Там, в библиотеке Серхио Рамиреса, я вспоминал тот разговор между революционером со Сьерра-Маэстра и чилийскими священниками, с текстом которого я сейчас сверяюсь, и он служил основой для нашего обмена мыслями относительно религиозных вопросов на Кубе и в Латинской Америке. В тот раз, в Чили, один из участников спросил, пережил ли он кризис веры до или в ходе революции. Он ответил, что ему никогда не смогли внушить веру. "Я волне мог бы сказать, что у меня никогда ее не было. Это было механически, не продуманно". Вспоминая время партизанской войны, он отметил, что "в горах никогда не создавали церквей. Но к нам пришел пресвитерианский миссионер и кое-кто из так называемых сект, и завоевали отдельных адептов. Эти люди говорили нам: нельзя есть животный жир! И только послушайте: они не ели жира, не ели! У нас не было растительного масла, и целый месяц они не ели свиного жира. Таково было их предписание, и они его выполняли. Ведь эти маленькие группы были гораздо более последовательными.

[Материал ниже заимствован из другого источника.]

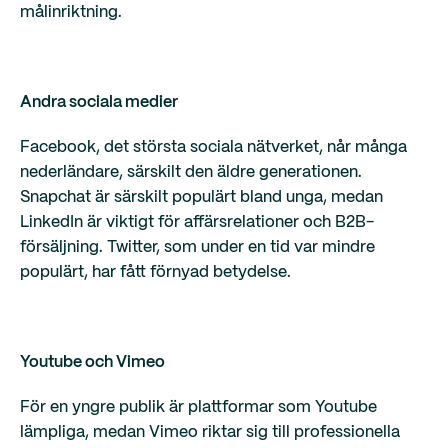
målinriktning.
Andra sociala medier
Facebook, det största sociala nätverket, når många
nederländare, särskilt den äldre generationen.
Snapchat är särskilt populärt bland unga, medan
LinkedIn är viktigt för affärsrelationer och B2B-
försäljning. Twitter, som under en tid var mindre
populärt, har fått förnyad betydelse.
Youtube och Vimeo
För en yngre publik är plattformar som Youtube
lämpliga, medan Vimeo riktar sig till professionella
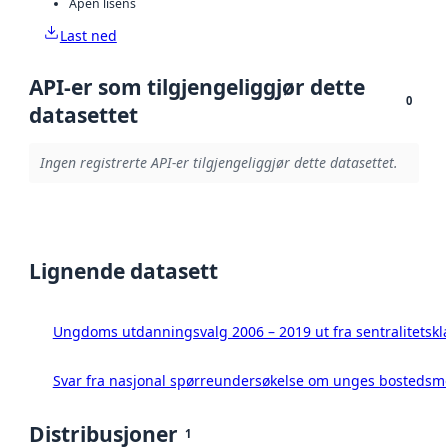
Åpen lisens
Last ned
API-er som tilgjengeliggjør dette
0
datasettet
Ingen registrerte API-er tilgjengeliggjør dette datasettet.
Lignende datasett
Ungdoms utdanningsvalg 2006 – 2019 ut fra sentralitetskl
Svar fra nasjonal spørreundersøkelse om unges bostedsmo
Distribusjoner
1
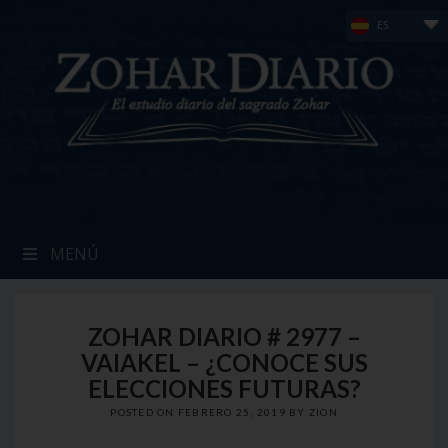
Skip
ES
to
content
MENÚ
ZOHAR DIARIO # 2977 –
VAIAKEL – ¿CONOCE SUS
ELECCIONES FUTURAS?
POSTED ON
FEBRERO 25, 2019
BY
ZION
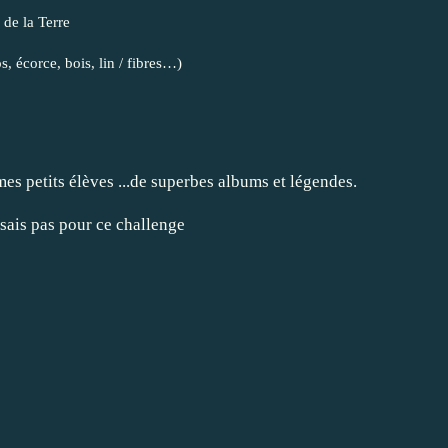
de la Terre
s, écorce, bois, lin / fibres…)
mes petits élèves ...de superbes albums et légendes.
sais pas pour ce challenge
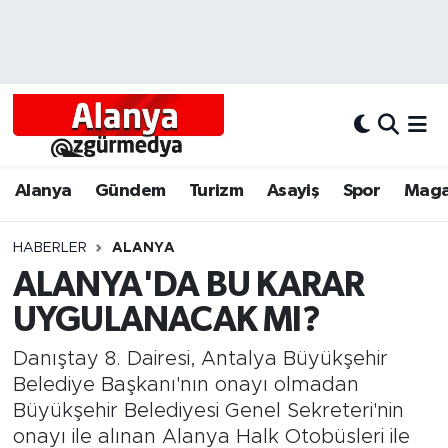
Alanya
Alanya Nöbetçi Eczaneler
Alanyum
Alanya Hava Durumu
Antalya
Alanya Trafik Yoğunluk Haritası
Alanya
Gündem
Turizm
Asayiş
Spor
Maga
Asayiş
Süper Lig Puan Durumu ve Fikstür
HABERLER
ALANYA
ALANYA'DA BU KARAR
Bölgesel
Tüm Manşetler
UYGULANACAK MI?
Dünya
Son Dakika Haberleri
Danıştay 8. Dairesi, Antalya Büyükşehir
Eğitim
Haber Arşivi
Belediye Başkanı'nın onayı olmadan
Büyükşehir Belediyesi Genel Sekreteri'nin
Ekonomi
onayı ile alınan Alanya Halk Otobüsleri ile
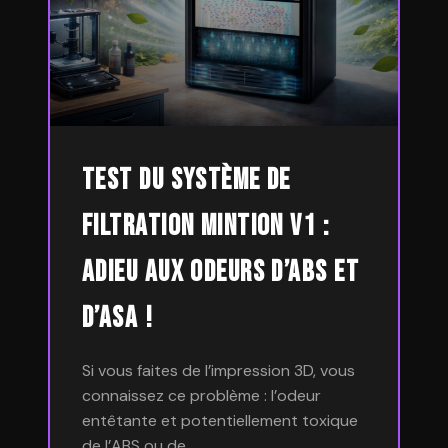
Test du Système de
Filtration Mintion V1 :
Adieu aux odeurs d’ABS et
d’ASA !
Si vous faites de l’impression 3D, vous
connaissez ce problème : l’odeur
entêtante et potentiellement toxique
de l’ABS ou de…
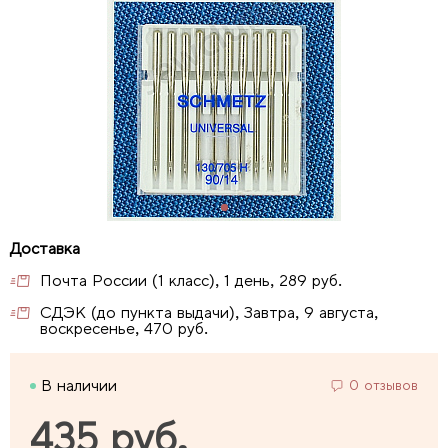
Почта России (1 класс), 1 день, 289 руб.
СДЭК (до пункта выдачи), Завтра, 9 августа,
воскресенье, 470 руб.
В наличии
0 отзывов
435 руб.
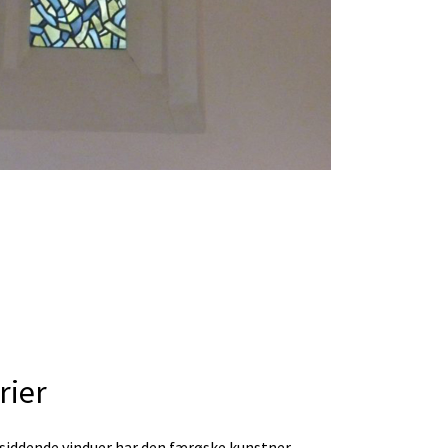
rier
tsiddende vinduer har den færøske kunstner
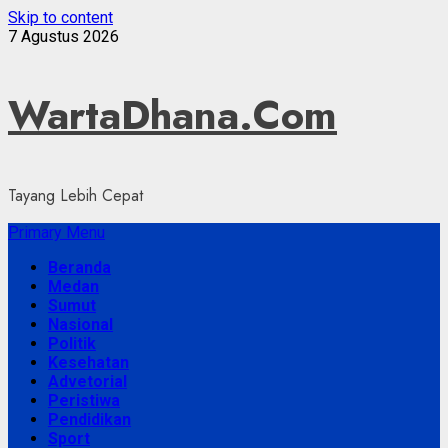
Skip to content
7 Agustus 2026
WartaDhana.Com
Tayang Lebih Cepat
Primary Menu
Beranda
Medan
Sumut
Nasional
Politik
Kesehatan
Advetorial
Peristiwa
Pendidikan
Sport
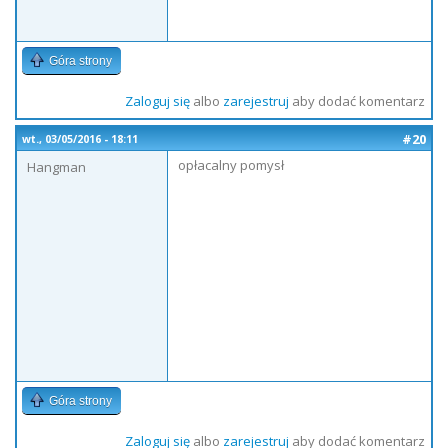
Góra strony
Zaloguj się
albo
zarejestruj
aby dodać komentarz
#20
wt., 03/05/2016 - 18:11
opłacalny pomysł
Hangman
Góra strony
Zaloguj się
albo
zarejestruj
aby dodać komentarz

Насколько я понимаю, американский католицизм тоже подходит к религии более практично. Но не в плане социальном. Потому что когда они организовывают вторжение в Плайя-Хирон, войну во Вьетнаме и тому подобное, они не могут быть последовательными. Тут я бы сказал, что богатые классы мистифицировали религию, поставили ее себе на службу. Однако что такое священник? Разве он землевладелец? Разве он промышленник? Я всегда читал полемики между коммунистом и священником доном Камилло[X1] , персонажем итальянской литературы. Я бы сказал, что то была одна из первых попыток нарушить эту атмосферу…"

В отношении Кубы один священник спросил его, в какой степени христиане были тормозом или движущей силой революции. "Никто не может сказать, что христиане были тормозом. Некоторые христиане участвовали в борьбе, в конце, как христиане; было даже несколько жертв. На севере провинции Пинар-дель-Рио убили трех или четырех из мальчиков из колледжа Белен. Были священники, которые сами, по своей инициативе, присоединились к нам, как, например, падре Сардиньяс. Тормозом послужила возникшая в первый период проблема классов. Это не имело никакого отношения к религии. То была религия землевладельцев и богачей. И когда возник социально-экономический конфликт, они попытались использовать религию против революции. Вот что произошло, и в этом причина конфликтов. Существовали довольно реакционные испанские священники".